### Task to complete
Write out each of the lines below again, word for word, without the pictures.

-=-=-=-=-

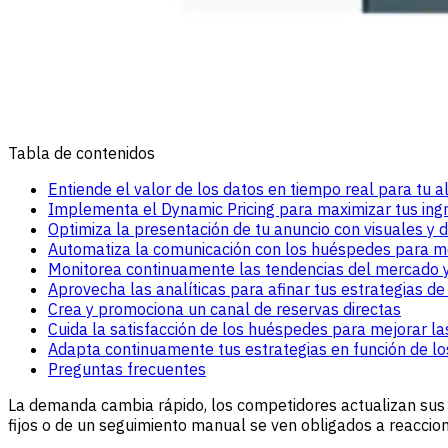
Tabla de contenidos
Entiende el valor de los datos en tiempo real para tu 
Implementa el Dynamic Pricing para maximizar tus ing
Optimiza la presentación de tu anuncio con visuales y
Automatiza la comunicación con los huéspedes para me
Monitorea continuamente las tendencias del mercado y 
Aprovecha las analíticas para afinar tus estrategias de 
Crea y promociona un canal de reservas directas
Cuida la satisfacción de los huéspedes para mejorar la
Adapta continuamente tus estrategias en función de lo
Preguntas frecuentes
La demanda cambia rápido, los competidores actualizan sus p
fijos o de un seguimiento manual se ven obligados a reaccio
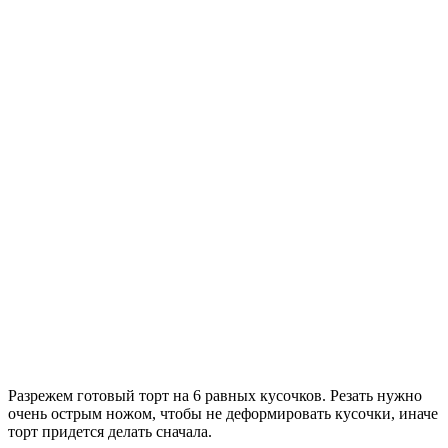
Разрежем готовый торт на 6 равных кусочков. Резать нужно
очень острым ножом, чтобы не деформировать кусочки, иначе
торт придется делать сначала.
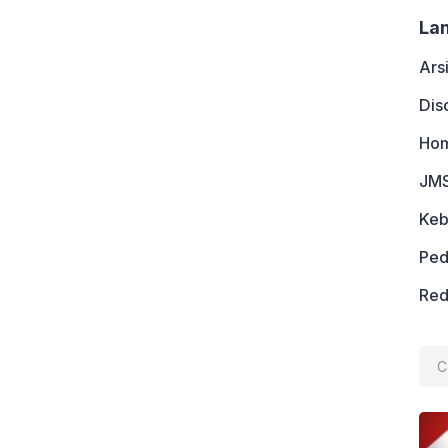
La
Ars
Dis
Ho
JMS
Keb
Ped
Red
Cari
untu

-=-=-=-=-

### Solution below
Tabla de contenidos
Entiende el valor de los datos en tiempo real para tu 
Implementa el Dynamic Pricing para maximizar tus ing
Optimiza la presentación de tu anuncio con visuales y
Automatiza la comunicación con los huéspedes para me
Monitorea continuamente las tendencias del mercado y 
Aprovecha las analíticas para afinar tus estrategias de 
Crea y promociona un canal de reservas directas
Cuida la satisfacción de los huéspedes para mejorar la
Adapta continuamente tus estrategias en función de lo
Preguntas frecuentes
La demanda cambia rápido, los competidores actualizan sus p
fijos o de un seguimiento manual se ven obligados a reaccio
Разрежем готовый торт на 6 равных кусочков. Резать нужно
очень острым ножом, чтобы не деформировать кусочки, иначе
торт придется делать сначала.
La
Ars
Dis
Ho
JMS
Keb
Ped
Red
Cari
untu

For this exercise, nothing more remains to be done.